> Dataset entries
********************
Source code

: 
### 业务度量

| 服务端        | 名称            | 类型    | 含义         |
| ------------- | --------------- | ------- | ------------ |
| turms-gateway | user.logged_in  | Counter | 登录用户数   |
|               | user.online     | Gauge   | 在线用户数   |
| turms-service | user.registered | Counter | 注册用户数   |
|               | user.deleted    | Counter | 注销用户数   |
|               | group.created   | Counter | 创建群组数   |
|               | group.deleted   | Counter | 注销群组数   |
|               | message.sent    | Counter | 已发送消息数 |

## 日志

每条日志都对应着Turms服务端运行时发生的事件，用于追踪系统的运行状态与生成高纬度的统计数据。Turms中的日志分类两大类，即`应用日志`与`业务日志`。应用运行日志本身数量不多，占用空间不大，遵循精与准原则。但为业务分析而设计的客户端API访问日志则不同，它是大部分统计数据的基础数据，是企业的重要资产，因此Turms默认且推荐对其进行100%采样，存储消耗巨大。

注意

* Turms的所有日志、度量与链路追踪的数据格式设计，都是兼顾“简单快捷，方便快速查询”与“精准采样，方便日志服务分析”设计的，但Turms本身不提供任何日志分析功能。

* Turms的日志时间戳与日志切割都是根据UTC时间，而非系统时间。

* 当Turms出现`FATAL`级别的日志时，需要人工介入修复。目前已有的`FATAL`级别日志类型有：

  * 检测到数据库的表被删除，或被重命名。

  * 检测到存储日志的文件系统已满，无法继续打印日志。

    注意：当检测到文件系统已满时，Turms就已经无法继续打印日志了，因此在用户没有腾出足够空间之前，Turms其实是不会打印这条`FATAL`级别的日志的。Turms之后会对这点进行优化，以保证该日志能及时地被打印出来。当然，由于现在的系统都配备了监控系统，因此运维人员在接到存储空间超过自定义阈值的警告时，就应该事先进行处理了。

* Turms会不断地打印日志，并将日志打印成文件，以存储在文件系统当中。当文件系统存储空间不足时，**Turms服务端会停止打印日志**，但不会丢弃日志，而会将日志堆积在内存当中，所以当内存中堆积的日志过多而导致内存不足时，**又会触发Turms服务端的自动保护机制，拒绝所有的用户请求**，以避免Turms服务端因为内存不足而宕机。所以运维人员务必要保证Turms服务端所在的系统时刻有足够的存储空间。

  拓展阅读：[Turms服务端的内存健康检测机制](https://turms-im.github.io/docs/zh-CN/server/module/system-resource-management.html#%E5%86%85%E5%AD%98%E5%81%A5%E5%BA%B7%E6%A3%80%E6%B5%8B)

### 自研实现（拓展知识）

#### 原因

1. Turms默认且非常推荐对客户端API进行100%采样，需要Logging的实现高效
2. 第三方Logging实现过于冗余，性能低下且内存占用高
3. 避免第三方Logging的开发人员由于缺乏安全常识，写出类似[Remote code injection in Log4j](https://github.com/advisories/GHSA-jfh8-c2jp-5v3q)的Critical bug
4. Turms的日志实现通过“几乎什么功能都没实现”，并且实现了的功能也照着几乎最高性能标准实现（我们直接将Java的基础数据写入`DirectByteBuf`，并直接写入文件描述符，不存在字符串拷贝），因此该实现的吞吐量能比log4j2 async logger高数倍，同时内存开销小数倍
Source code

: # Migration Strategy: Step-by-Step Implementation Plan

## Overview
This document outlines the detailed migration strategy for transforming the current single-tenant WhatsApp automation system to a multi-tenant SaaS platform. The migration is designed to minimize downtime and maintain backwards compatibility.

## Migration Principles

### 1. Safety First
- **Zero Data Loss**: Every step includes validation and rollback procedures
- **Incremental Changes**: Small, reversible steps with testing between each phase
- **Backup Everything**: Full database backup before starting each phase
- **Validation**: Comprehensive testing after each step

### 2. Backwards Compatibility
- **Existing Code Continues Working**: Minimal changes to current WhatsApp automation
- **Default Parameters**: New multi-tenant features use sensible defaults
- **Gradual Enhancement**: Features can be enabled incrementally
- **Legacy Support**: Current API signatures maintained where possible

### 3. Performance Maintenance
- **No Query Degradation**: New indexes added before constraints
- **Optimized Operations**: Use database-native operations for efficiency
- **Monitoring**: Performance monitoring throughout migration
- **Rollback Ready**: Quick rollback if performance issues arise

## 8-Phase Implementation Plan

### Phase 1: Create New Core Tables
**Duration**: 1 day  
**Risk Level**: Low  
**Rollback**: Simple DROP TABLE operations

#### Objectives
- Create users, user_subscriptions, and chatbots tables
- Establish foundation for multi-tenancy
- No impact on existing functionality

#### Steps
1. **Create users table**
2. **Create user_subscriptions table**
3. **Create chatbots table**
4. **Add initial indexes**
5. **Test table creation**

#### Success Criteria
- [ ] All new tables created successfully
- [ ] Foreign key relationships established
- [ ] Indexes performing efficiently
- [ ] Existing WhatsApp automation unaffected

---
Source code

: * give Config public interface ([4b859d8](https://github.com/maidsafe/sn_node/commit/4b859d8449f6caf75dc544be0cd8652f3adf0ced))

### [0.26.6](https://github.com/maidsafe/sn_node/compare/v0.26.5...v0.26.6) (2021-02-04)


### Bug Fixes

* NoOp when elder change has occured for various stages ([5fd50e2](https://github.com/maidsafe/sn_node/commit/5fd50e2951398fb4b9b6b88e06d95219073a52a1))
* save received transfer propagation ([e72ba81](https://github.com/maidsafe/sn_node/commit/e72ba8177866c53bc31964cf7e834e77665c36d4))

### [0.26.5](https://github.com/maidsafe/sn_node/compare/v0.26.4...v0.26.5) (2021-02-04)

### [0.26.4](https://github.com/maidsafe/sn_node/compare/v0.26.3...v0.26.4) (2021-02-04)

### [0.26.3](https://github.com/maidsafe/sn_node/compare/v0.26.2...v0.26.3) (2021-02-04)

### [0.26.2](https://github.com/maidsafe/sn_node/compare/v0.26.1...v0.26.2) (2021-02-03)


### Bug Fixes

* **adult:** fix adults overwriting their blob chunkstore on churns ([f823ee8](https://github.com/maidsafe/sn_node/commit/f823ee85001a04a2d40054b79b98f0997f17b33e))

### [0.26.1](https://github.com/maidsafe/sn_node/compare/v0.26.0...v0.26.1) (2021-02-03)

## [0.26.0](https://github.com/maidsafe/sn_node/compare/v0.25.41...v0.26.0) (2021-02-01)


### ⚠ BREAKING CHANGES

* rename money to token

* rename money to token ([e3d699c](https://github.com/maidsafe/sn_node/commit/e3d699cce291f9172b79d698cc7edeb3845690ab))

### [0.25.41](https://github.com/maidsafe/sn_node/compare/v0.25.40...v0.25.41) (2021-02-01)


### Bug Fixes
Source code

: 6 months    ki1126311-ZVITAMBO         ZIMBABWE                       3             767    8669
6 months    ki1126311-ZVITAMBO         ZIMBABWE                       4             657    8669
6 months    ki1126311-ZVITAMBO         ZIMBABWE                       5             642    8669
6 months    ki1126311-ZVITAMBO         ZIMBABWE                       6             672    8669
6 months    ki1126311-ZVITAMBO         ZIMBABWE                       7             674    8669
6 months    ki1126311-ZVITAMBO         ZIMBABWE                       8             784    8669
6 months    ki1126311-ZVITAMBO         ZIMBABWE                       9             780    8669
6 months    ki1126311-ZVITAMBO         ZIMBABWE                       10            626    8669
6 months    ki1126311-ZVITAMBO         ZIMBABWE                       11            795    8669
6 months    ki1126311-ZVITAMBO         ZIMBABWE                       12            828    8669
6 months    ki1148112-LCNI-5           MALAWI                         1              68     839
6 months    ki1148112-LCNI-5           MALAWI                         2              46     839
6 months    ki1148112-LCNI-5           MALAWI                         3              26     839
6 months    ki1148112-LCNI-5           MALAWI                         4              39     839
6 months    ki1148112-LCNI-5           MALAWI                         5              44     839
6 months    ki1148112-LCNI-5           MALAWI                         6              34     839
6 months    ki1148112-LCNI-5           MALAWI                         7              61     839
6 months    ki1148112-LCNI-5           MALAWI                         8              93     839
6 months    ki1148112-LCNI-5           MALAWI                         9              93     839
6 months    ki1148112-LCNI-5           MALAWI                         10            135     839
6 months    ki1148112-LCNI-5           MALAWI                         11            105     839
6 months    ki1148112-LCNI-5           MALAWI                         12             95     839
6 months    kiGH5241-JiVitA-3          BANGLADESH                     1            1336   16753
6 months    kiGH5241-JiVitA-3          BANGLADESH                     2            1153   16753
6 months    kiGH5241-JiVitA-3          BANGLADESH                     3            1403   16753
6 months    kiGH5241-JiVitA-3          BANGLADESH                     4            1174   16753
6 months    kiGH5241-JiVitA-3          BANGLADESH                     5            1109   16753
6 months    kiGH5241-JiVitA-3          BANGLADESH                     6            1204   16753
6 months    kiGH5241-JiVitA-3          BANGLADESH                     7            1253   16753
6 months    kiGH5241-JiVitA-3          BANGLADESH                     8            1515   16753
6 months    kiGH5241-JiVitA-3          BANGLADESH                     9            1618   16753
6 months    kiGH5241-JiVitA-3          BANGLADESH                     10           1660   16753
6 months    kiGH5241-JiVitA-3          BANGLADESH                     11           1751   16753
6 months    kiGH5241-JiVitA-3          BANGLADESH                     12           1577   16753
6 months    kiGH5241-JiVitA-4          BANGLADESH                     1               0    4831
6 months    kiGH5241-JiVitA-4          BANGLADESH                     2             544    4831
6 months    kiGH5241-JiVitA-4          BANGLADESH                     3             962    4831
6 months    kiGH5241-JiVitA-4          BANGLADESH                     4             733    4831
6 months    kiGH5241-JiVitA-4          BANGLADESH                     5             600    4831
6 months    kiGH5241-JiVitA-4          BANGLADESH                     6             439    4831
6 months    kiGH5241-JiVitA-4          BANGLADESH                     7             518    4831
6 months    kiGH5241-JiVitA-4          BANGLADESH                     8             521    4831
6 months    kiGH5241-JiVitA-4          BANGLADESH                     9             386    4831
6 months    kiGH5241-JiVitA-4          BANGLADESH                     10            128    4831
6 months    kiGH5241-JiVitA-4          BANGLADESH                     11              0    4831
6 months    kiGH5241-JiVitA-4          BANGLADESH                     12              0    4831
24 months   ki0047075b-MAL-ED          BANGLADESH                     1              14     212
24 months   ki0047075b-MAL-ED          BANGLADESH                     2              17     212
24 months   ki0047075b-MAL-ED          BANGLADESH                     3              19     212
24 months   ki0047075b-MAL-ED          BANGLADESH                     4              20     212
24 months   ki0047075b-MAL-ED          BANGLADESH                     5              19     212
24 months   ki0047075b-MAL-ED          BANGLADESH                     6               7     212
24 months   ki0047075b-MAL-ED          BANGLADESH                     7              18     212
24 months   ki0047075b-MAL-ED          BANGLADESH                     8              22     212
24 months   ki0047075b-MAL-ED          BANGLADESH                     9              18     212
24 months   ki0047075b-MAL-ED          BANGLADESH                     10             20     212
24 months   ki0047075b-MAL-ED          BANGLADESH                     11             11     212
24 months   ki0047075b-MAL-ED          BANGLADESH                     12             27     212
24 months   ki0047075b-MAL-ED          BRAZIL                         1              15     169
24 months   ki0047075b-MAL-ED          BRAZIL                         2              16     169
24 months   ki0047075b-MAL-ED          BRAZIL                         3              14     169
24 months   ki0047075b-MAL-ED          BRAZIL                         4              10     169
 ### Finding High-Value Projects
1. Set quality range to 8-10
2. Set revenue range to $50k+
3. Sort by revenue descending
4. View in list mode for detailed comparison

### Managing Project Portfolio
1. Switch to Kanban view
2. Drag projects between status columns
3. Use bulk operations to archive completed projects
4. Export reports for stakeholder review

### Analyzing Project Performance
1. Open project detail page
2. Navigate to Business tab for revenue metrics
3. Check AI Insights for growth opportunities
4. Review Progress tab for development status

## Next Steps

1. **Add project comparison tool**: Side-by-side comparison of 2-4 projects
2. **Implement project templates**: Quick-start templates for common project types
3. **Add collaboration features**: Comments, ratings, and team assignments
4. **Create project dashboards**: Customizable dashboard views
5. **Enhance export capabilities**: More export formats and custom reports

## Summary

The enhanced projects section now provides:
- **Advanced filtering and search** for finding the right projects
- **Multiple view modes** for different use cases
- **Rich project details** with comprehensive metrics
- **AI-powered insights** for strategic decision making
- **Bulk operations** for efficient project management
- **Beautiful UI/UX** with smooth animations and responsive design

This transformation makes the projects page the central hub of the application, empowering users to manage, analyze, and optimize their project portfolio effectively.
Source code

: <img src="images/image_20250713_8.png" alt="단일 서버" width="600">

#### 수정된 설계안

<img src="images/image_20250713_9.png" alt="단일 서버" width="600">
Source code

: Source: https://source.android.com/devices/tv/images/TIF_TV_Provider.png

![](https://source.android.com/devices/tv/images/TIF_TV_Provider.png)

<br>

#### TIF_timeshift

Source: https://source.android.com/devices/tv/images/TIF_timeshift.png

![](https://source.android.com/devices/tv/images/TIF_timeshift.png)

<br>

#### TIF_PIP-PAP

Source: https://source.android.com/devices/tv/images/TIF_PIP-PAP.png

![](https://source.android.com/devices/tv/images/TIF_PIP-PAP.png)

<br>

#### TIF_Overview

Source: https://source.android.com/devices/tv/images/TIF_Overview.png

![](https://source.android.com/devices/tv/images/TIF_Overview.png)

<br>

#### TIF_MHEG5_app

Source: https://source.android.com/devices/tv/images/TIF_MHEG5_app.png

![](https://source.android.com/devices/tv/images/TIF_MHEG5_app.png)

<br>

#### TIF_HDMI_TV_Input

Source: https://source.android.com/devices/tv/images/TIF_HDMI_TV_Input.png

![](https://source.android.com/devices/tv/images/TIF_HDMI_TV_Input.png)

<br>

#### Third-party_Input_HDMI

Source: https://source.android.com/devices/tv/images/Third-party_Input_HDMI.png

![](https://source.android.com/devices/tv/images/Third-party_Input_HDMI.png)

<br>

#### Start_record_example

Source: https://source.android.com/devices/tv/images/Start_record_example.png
********************
> Directive
Look through the data and show every line containing "Quick".

> Answer box
- **Rollback Ready**: Quick rollback if performance issues arise
2. **Implement project templates**: Quick-start templates for common project types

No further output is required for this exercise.